> [Requirement A]:
Using the PowerPC patch discussion below, answer these:
(i) Which instruction does the patch emit instead of xxlor for P9?
(ii) In the sequence the ISA says will be optimized, which instruction follows xxlor?
(iii) Who added the comment, and on what date?
> [Requirement B]: Please extend the PowerPC patch discussion below, picking up after its last line.

[PATCH] D50004: [PowerPC] Emit xscpsgndp instead of xxlor when copying floating point scalar registers for P9

Fri Aug 10 06:39:51 PDT 2018

jsji added a comment.

In https://reviews.llvm.org/D50004#1195184, @nemanjai wrote:

> In https://reviews.llvm.org/D50004#1194086, @jsji wrote:
>
> >
>
>
> <snip>
>
> This is exactly what I was referring to... The situation you describe is not analogous to the situation described in the ISA. According to the ISA, the sequence that will be optimized is:
>
>   xxlor XC, XT, XT
>   xxperm XT, XA, XB
>
>
> So in this case, the only way we would get the optimized behaviour would be if the "pre-patch" code sequence was:
>
>   xxlor v3, f1, f1
>   xsmaddadp f1, v2, f0
>
>
> And I'm fairly certain that without source forwarding of the copy, we can never produce such code (but of course, I could be wrong).

??? Can you please double check what ISA are you referring to?

> [Dataset excerpts]:
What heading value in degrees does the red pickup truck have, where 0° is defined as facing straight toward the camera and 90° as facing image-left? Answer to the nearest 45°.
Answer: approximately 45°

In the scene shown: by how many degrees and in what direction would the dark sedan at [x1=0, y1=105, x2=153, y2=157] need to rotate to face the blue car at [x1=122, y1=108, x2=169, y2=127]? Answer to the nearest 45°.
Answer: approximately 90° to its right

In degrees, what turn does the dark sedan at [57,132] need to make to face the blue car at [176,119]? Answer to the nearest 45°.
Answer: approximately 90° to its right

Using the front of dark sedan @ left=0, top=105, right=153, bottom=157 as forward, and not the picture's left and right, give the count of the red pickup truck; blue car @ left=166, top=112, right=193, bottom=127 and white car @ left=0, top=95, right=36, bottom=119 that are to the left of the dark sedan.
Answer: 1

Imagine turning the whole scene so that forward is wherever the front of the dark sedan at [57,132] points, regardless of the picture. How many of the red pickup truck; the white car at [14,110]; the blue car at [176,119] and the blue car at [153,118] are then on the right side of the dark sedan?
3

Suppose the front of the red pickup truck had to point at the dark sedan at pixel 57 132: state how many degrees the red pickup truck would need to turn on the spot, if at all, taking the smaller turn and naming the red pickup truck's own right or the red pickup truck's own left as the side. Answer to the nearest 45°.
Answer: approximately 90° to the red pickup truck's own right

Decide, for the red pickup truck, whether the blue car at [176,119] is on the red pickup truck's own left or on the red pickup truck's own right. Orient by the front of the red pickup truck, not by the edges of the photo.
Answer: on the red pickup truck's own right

> [Task result A]:
(i) xscpsgndp
(ii) xxperm XT, XA, XB
(iii) jsji, on Fri Aug 10 2018

> [Task result B]:
The description in PowerISA_public.v3.0B https://ibm.ent.box.com/s/1hzcwkwf8rbju5h9iyf44wm94amnlcrv is:

As an example, to preserve the XT source register in the xxperm instruction, the following sequence will optimize performance.

  xxlor XT,XC,XC /* Copy (XC) to XT
  xxperm XT,XA,XB /* Permute, overwriting XT

The set of instructions listed below, when immediately preceded by the xxlor XT,XC,XC instruction in a sequence similar to the above example, will provide optimal performance.

This should be exact the same pattern as in my example: xxlor XT,XC,XC to Copy (XC) to XT, not xxlor XC,XT,XT in your description.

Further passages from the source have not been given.